**SUPPLIED RECORDS:**
--*--

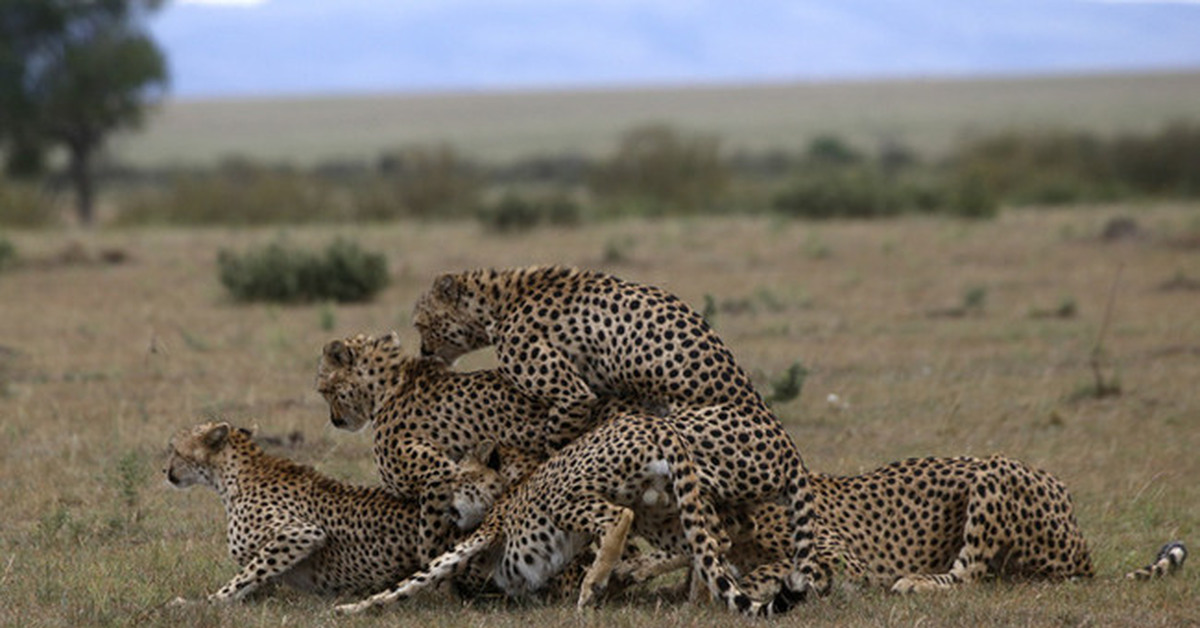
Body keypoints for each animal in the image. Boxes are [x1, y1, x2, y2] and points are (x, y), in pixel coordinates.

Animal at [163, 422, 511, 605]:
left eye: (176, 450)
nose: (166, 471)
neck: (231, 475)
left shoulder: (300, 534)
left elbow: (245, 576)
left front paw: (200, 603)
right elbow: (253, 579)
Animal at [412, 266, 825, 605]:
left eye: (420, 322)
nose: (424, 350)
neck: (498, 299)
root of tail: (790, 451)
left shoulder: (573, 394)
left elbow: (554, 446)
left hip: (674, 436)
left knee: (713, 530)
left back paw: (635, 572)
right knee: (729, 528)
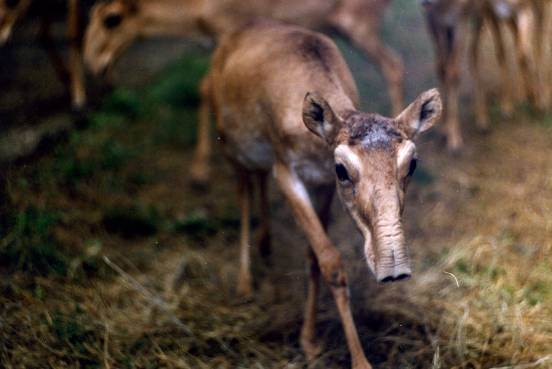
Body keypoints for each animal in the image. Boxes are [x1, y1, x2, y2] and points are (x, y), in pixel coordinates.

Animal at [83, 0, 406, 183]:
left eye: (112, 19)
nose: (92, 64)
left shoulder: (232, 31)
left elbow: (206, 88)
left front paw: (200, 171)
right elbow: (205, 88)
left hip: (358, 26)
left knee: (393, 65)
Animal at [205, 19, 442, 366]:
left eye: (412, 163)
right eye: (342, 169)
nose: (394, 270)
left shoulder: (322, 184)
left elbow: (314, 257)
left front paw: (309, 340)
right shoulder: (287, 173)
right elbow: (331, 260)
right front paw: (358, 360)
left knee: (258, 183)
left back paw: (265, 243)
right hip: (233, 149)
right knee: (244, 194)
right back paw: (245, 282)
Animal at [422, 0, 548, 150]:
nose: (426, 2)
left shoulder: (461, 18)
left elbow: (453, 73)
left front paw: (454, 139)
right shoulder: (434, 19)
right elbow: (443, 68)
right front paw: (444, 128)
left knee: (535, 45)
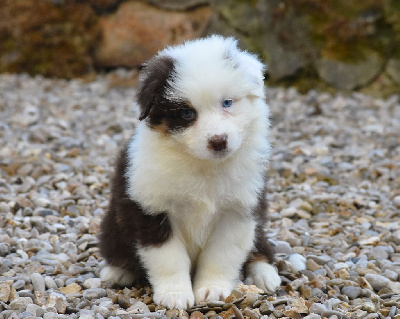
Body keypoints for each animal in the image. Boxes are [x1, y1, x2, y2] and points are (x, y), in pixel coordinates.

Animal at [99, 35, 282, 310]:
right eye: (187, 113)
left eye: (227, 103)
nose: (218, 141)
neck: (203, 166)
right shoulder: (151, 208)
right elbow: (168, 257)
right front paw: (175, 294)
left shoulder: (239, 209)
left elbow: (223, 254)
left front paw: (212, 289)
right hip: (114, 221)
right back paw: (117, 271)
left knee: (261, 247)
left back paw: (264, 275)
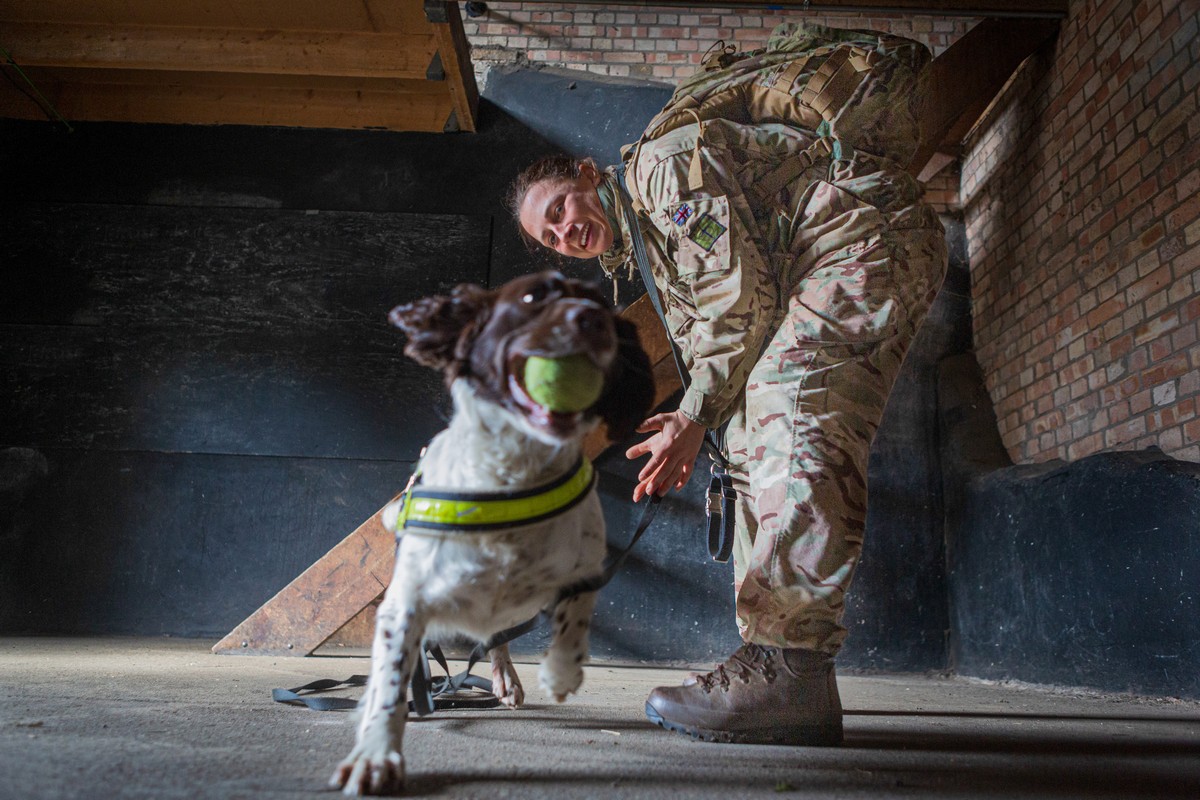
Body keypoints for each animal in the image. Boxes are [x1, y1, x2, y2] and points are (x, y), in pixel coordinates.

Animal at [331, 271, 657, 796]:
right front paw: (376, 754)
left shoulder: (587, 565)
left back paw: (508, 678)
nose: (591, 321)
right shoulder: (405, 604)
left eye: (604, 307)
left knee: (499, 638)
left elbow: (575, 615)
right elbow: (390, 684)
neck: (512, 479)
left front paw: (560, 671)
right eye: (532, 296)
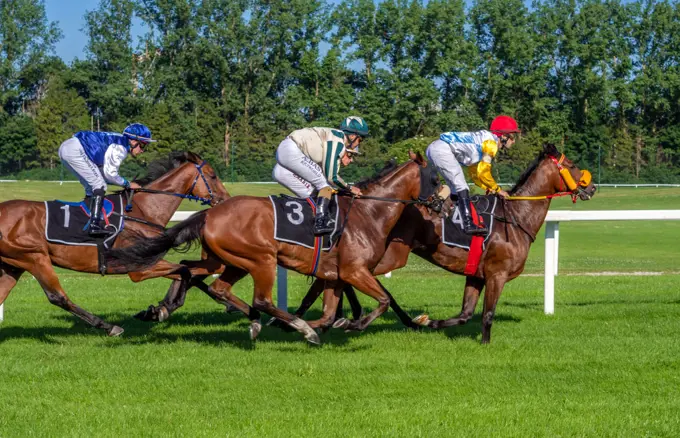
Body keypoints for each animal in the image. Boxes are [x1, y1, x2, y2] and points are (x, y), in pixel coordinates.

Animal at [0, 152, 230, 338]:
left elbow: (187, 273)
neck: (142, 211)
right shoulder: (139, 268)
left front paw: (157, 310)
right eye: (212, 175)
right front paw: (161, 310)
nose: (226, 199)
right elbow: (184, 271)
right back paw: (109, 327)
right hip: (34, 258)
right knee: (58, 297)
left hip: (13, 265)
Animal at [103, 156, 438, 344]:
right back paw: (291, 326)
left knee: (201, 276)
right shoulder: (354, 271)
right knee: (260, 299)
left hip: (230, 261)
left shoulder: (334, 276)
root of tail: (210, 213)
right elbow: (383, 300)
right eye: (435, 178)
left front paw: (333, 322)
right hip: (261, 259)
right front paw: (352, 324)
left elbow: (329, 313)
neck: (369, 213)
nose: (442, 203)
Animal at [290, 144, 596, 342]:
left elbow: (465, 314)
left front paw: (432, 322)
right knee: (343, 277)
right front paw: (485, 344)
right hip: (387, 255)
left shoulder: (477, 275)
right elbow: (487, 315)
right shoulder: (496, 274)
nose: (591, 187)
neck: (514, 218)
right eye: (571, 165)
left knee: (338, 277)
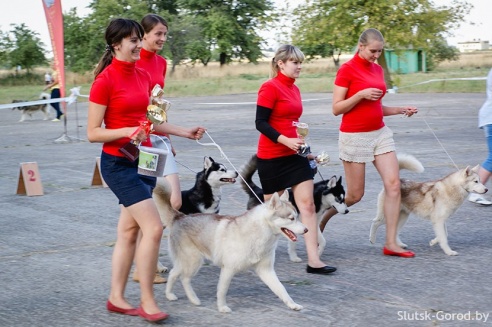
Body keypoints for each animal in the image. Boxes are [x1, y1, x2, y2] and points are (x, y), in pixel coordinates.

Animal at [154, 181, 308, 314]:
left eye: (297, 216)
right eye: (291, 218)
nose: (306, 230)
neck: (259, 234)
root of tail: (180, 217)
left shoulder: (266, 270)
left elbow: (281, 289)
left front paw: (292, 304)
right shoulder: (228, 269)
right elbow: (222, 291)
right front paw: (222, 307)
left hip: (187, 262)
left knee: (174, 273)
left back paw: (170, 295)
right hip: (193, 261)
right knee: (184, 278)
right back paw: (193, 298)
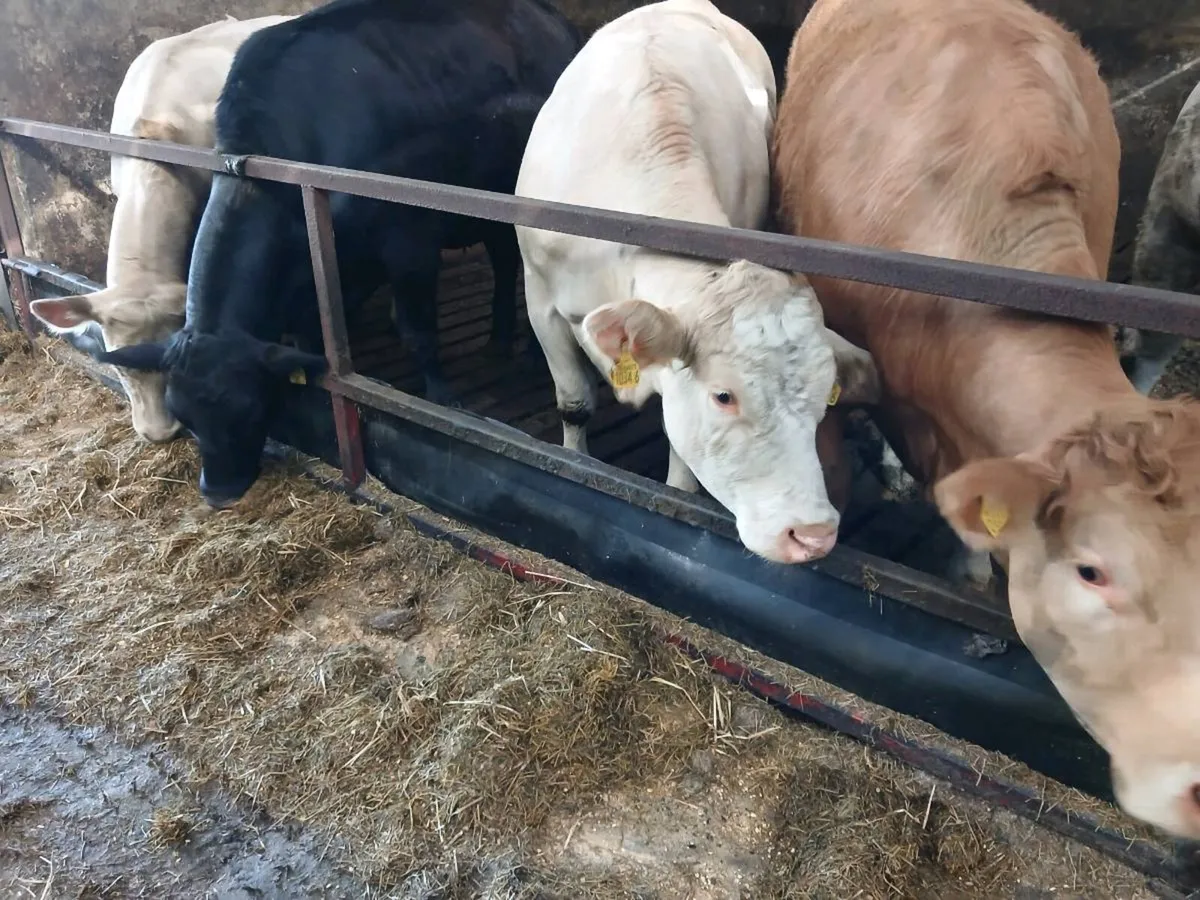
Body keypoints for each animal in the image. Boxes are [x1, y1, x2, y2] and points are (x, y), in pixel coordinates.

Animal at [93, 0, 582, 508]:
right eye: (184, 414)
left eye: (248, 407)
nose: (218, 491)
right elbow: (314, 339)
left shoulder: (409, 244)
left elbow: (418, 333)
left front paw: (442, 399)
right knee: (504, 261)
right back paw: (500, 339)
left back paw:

--*--

**WHAT YOU ARE ASKED TO DO:** Provide the listing above once more, exactly, with the pictures removed.

**SOLUTION FOR THIS PROBLEM:**
Body keypoints for each animal in the image. Boxes are [x1, y1, x2, y2] and points are (x, y), in pixel coordinates.

Animal at [163, 422, 511, 605]:
left eye: (176, 450)
nose: (166, 471)
neck: (231, 475)
left shoulder: (300, 534)
left elbow: (245, 576)
left front paw: (200, 603)
right elbow: (253, 579)
Animal at [412, 266, 825, 605]:
left eye: (420, 322)
nose: (424, 350)
neck: (498, 299)
root of tail: (790, 451)
left shoulder: (573, 394)
left elbow: (554, 446)
left hip: (674, 436)
left knee: (713, 530)
left back paw: (635, 572)
right knee: (729, 528)
Body keypoints for each animal in the image. Boxes are [x1, y1, x2, y2] and points are (x, y), in pixel coordinates.

Animal at [83, 0, 406, 183]:
left eye: (112, 19)
nose: (92, 64)
left shoulder: (232, 31)
left elbow: (206, 88)
left front paw: (200, 171)
right elbow: (205, 88)
left hip: (358, 26)
left knee: (393, 65)
Animal at [205, 19, 442, 366]:
left eye: (412, 163)
right eye: (342, 169)
nose: (394, 270)
left shoulder: (322, 184)
left elbow: (314, 257)
left front paw: (309, 340)
right shoulder: (287, 173)
right elbow: (331, 260)
right front paw: (358, 360)
left knee: (258, 183)
left back paw: (265, 243)
right hip: (233, 149)
right knee: (244, 194)
right back paw: (245, 282)
Animal at [422, 0, 548, 150]:
nose: (426, 2)
left shoulder: (461, 18)
left elbow: (453, 73)
left front paw: (454, 139)
right shoulder: (434, 19)
right elbow: (443, 68)
right front paw: (444, 128)
left knee: (535, 45)
Body keypoints for each animal in the image. Boxes are [x1, y1, x2, y2] and points are (x, y), in pixel coordinates.

Animal at [99, 35, 282, 310]:
right eye: (187, 113)
left eye: (227, 103)
nose: (218, 141)
neck: (203, 166)
right shoulder: (151, 208)
right elbow: (168, 257)
right front paw: (175, 294)
left shoulder: (239, 209)
left elbow: (223, 254)
left front paw: (212, 289)
right hip: (114, 221)
right back paw: (117, 271)
left knee: (261, 247)
left back paw: (264, 275)
Body keypoints for each animal in the image. Boxes are [x1, y1, x2, y2] and points are (x, y), in pixel coordinates.

Animal at [331, 271, 657, 796]:
right front paw: (376, 754)
left shoulder: (587, 565)
left back paw: (508, 678)
nose: (591, 321)
right shoulder: (405, 604)
left eye: (604, 307)
left knee: (499, 638)
left elbow: (575, 615)
right elbow: (390, 684)
neck: (512, 479)
left front paw: (560, 671)
right eye: (532, 296)
Body keypoints for each animal in the image. Boxes are [x1, y1, x2, y2] and points are (x, y), in pixel coordinates.

Animal at [0, 152, 230, 338]:
left elbow: (187, 273)
neck: (142, 211)
right shoulder: (139, 268)
left front paw: (157, 310)
right eye: (212, 175)
right front paw: (161, 310)
nose: (226, 199)
right elbow: (184, 271)
right back paw: (109, 327)
right hip: (34, 258)
right knee: (58, 297)
left hip: (13, 265)
Animal at [103, 156, 438, 344]:
right back paw: (291, 326)
left knee: (201, 276)
right shoulder: (354, 271)
right knee: (260, 299)
left hip: (230, 261)
left shoulder: (334, 276)
root of tail: (210, 213)
right elbow: (383, 300)
right eye: (435, 178)
left front paw: (333, 322)
right hip: (261, 259)
right front paw: (352, 324)
left elbow: (329, 313)
neck: (369, 213)
nose: (442, 203)
Animal at [290, 144, 596, 342]:
left elbow: (465, 314)
left front paw: (432, 322)
right knee: (343, 277)
right front paw: (485, 344)
right hip: (387, 255)
left shoulder: (477, 275)
right elbow: (487, 315)
right shoulder: (496, 274)
nose: (591, 187)
neck: (514, 218)
right eye: (571, 165)
left knee: (338, 277)
Body keypoints for each animal in the image. Boxes are [x1, y1, x2, y2] and points are (x, y), in pixel coordinates.

Animal at [154, 181, 308, 314]:
left eye: (297, 216)
right eye: (291, 218)
nose: (306, 230)
neck: (259, 234)
root of tail: (180, 217)
left shoulder: (266, 270)
left elbow: (281, 289)
left front paw: (292, 304)
right shoulder: (228, 269)
right elbow: (222, 291)
right front paw: (222, 307)
left hip: (187, 262)
left knee: (174, 273)
left back paw: (170, 295)
right hip: (193, 261)
right knee: (184, 278)
right back paw: (193, 298)
Body keypoints for each animal in the image. Boxes are [x1, y1, x2, y2] and points are (x, y), in pixel coordinates.

Animal at [93, 0, 582, 508]:
right eye: (184, 414)
left eye: (248, 407)
nose: (218, 491)
right elbow: (314, 339)
left shoulder: (409, 244)
left elbow: (418, 333)
left front paw: (442, 399)
right knee: (504, 261)
right back paw: (500, 339)
left back paw:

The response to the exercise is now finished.